## Task goal
Only one stretch of the data below is needed. Output the lines from the one with "right hip: (14, 331)" up to and including the one with "right ear: (138, 206)", exactly as they stand.

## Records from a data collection
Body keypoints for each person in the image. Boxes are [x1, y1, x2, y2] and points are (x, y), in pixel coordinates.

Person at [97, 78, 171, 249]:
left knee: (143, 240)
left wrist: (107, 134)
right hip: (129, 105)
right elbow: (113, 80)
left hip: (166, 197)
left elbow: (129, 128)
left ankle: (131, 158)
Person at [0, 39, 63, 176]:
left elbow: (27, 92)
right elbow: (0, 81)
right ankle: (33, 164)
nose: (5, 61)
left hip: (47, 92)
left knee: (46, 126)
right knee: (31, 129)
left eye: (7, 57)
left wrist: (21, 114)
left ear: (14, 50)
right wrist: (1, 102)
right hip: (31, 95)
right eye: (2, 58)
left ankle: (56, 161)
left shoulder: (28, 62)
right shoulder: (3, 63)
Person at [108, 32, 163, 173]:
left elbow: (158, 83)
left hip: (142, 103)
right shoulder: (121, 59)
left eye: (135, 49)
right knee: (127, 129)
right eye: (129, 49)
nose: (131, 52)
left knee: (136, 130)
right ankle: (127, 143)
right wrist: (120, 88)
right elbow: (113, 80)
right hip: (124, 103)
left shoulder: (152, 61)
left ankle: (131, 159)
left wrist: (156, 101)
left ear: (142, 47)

--

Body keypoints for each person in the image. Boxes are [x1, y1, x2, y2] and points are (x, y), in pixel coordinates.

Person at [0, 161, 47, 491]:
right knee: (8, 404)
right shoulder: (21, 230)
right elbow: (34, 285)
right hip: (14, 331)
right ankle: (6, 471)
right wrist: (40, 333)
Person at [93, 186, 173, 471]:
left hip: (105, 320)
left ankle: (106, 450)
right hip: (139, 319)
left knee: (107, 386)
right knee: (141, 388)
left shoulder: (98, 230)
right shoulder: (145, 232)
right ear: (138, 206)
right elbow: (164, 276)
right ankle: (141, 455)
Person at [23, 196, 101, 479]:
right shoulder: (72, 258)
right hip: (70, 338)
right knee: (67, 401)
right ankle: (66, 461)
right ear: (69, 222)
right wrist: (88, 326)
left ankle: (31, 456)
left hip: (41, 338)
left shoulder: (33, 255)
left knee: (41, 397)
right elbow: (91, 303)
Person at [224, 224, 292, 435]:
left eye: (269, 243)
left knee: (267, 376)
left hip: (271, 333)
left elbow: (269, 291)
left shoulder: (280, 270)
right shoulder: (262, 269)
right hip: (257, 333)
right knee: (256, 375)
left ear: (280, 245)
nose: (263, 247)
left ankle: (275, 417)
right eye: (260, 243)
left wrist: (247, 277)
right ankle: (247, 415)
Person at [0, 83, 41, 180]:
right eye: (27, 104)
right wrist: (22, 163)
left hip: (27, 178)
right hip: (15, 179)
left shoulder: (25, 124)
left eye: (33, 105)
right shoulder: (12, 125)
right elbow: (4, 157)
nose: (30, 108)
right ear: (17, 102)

* * *

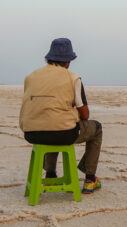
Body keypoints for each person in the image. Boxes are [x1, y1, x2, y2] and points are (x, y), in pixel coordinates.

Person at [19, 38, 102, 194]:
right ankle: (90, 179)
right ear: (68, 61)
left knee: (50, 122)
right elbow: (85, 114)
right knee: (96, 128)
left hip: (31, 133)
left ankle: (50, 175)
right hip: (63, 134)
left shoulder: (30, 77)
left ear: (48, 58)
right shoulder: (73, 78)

## Answer box
right hip: (14, 331)
right ankle: (6, 471)
right wrist: (40, 333)
Person at [93, 186, 173, 471]:
left hip: (105, 320)
left ankle: (106, 450)
right hip: (139, 319)
left knee: (107, 386)
right knee: (141, 388)
left shoulder: (98, 230)
right shoulder: (145, 232)
right ear: (138, 206)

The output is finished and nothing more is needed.